■ BRIEF ■
Look over the entries below. Report how many lines hold the word "SQUARE", and only that.
BEGIN
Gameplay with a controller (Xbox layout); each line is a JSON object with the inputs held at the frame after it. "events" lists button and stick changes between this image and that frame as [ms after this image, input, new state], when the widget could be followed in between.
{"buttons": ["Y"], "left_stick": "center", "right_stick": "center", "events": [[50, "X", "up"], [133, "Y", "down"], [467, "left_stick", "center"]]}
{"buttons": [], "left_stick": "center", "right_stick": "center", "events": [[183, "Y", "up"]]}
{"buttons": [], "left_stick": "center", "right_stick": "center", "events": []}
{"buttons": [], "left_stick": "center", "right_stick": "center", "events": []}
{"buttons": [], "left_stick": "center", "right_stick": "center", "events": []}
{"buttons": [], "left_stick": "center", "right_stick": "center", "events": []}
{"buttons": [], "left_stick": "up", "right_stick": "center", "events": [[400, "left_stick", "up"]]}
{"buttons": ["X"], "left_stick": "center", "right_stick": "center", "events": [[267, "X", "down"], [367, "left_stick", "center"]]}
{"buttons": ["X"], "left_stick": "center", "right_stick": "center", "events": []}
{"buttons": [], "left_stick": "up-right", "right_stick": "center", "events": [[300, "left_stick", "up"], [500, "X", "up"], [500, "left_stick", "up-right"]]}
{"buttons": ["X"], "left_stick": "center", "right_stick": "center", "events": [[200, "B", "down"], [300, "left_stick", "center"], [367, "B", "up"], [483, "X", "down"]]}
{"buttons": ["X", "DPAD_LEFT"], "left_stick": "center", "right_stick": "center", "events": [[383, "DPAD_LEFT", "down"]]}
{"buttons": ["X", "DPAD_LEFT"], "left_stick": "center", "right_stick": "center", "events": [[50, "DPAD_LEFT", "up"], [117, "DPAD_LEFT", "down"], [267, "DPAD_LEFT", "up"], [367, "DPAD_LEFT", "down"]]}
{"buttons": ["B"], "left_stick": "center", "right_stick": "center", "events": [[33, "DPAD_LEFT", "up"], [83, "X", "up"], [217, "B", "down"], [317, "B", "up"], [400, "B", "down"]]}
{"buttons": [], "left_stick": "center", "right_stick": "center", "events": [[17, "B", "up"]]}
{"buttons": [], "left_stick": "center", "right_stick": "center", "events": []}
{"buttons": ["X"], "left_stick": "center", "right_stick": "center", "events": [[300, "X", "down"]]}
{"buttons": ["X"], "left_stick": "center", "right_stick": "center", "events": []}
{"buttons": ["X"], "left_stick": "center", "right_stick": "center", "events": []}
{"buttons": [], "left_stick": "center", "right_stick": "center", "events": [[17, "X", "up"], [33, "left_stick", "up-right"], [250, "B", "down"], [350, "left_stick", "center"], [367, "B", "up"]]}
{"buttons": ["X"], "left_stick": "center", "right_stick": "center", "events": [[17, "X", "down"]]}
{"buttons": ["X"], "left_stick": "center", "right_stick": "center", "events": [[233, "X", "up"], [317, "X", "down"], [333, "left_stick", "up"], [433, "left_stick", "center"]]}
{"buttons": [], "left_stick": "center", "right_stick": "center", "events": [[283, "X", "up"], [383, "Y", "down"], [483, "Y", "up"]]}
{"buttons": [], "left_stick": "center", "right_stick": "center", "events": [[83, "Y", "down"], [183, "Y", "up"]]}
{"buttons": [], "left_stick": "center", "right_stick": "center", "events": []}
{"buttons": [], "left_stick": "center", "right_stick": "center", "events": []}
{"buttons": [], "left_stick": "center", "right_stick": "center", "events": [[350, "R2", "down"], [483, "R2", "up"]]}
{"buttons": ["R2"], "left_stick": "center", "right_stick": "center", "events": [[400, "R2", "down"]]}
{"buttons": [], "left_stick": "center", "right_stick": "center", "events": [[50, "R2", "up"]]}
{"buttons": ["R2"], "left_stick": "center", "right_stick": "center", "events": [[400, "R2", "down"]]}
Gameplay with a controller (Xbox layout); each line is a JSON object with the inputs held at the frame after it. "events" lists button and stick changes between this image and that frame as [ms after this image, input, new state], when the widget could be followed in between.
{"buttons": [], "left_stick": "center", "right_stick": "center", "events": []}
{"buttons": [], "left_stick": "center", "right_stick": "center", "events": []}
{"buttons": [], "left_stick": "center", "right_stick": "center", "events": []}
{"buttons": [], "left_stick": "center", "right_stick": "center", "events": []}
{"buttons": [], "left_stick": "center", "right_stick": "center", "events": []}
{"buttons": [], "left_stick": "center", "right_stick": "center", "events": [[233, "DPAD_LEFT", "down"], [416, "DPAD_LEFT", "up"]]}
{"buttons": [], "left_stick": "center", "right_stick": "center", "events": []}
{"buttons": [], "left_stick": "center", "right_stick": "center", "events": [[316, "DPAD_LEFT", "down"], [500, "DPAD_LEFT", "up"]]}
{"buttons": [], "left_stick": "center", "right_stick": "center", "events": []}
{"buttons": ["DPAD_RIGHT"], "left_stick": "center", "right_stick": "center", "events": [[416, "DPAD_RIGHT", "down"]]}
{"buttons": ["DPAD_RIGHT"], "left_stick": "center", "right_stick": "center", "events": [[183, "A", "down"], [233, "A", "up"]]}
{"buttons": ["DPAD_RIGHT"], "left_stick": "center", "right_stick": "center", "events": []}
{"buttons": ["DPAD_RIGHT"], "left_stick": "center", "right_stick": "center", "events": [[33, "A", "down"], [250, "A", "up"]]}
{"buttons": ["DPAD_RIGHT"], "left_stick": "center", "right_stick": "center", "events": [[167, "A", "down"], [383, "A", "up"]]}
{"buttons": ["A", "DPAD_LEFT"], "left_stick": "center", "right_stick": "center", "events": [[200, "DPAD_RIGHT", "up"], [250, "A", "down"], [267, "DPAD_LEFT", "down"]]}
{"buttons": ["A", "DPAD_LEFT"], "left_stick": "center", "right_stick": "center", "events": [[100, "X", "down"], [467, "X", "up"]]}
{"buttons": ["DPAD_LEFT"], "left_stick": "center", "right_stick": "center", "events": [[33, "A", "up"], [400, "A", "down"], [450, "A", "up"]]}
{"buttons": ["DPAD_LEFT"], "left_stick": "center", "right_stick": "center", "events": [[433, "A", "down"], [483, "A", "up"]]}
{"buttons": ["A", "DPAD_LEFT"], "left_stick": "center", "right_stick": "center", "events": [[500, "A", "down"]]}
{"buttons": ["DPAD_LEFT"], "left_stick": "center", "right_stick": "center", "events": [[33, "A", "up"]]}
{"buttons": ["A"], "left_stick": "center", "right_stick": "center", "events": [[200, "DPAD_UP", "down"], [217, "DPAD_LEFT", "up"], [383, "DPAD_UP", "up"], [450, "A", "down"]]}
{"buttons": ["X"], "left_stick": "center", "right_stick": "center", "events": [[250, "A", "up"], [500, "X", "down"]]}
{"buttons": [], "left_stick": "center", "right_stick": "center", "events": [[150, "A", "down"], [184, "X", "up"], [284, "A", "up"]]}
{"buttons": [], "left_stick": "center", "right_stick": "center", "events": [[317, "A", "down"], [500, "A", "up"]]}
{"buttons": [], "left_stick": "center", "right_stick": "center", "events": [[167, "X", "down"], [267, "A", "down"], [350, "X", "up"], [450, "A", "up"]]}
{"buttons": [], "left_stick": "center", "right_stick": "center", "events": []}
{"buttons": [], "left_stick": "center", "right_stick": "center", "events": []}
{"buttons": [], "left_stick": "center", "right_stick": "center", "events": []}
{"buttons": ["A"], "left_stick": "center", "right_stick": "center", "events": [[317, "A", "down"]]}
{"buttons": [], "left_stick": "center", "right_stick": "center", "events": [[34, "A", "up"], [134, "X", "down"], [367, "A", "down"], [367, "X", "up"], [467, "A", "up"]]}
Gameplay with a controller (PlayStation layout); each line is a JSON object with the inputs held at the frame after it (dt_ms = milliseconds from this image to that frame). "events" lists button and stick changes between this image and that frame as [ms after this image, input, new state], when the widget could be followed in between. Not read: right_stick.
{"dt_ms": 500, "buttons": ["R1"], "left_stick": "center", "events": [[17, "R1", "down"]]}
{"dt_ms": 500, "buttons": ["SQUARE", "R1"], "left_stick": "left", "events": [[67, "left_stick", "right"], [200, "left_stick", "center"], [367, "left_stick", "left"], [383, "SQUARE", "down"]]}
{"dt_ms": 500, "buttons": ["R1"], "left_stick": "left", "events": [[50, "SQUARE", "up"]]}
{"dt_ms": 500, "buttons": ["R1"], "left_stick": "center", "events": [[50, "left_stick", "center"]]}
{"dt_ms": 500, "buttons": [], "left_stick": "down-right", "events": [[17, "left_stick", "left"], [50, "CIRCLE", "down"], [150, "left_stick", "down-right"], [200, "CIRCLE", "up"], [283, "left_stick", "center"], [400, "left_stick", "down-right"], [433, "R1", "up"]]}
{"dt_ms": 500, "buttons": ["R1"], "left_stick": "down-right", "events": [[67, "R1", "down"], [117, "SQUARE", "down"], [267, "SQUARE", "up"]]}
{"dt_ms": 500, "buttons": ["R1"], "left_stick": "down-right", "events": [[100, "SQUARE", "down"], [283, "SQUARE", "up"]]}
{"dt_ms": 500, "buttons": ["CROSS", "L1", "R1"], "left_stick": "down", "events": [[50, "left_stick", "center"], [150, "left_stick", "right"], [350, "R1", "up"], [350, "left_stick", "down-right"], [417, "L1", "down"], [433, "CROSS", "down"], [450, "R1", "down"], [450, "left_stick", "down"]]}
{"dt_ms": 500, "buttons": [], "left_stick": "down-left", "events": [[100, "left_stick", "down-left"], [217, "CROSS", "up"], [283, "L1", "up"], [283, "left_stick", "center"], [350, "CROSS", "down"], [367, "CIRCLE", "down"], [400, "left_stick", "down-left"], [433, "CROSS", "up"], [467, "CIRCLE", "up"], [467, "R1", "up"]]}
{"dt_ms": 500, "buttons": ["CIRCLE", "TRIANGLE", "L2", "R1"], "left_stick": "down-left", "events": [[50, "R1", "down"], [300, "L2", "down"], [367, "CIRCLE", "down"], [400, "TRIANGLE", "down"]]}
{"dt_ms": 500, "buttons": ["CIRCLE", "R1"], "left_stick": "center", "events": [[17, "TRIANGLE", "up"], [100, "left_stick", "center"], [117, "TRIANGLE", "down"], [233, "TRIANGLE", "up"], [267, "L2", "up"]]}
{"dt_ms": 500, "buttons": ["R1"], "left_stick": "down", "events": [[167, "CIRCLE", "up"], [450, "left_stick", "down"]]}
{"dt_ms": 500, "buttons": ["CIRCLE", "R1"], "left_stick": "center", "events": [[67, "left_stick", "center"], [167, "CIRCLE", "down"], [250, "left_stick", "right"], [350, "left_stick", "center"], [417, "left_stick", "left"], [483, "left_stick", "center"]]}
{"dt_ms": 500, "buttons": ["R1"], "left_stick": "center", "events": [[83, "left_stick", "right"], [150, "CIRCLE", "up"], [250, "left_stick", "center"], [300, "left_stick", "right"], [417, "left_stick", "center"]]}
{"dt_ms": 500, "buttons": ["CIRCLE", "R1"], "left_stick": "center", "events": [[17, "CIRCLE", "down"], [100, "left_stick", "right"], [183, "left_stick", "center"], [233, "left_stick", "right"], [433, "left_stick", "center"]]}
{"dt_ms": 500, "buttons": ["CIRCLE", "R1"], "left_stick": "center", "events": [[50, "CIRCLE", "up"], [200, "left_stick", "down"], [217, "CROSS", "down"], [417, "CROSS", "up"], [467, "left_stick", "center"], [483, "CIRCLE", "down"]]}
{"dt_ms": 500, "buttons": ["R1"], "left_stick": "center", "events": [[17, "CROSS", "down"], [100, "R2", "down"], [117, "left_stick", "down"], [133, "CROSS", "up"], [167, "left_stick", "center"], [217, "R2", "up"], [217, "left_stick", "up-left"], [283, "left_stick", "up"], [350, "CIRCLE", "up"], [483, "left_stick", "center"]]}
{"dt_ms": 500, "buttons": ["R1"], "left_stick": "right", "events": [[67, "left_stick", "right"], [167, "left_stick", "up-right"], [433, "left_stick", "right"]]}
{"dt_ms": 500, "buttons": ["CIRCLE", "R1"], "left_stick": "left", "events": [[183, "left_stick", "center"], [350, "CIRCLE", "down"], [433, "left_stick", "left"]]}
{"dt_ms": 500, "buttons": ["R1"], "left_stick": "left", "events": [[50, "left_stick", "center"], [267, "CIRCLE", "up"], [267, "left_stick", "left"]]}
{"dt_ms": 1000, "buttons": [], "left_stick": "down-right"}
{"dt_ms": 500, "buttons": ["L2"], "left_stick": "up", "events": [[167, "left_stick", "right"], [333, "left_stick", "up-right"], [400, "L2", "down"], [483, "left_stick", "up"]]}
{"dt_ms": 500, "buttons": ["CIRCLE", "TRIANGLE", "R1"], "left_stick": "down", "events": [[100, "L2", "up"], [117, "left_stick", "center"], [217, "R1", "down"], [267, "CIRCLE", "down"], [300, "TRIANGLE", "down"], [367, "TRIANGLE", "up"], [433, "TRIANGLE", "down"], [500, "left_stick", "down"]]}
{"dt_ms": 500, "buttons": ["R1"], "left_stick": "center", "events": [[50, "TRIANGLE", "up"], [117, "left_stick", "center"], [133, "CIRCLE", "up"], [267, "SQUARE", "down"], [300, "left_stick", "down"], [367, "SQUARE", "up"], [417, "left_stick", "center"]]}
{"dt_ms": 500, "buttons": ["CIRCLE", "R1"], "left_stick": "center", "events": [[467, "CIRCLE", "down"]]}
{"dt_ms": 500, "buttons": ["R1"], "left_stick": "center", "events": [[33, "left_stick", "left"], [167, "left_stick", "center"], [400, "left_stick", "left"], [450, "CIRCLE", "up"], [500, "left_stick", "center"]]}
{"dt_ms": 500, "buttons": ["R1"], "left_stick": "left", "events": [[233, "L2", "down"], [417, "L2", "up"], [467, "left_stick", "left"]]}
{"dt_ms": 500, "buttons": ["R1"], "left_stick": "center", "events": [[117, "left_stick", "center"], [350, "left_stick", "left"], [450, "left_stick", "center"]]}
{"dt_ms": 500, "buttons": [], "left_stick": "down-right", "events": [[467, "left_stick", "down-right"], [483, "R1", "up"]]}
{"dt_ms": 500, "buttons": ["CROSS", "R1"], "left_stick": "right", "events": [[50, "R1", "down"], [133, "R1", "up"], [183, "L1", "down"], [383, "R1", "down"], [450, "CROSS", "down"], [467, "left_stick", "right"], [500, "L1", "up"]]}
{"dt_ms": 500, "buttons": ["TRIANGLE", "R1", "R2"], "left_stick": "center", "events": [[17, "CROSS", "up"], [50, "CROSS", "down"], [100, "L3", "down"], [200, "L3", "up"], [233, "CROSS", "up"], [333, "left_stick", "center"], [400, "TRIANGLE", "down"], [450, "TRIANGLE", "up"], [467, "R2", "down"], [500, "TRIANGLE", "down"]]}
END
■ EXERCISE ANSWER ■
5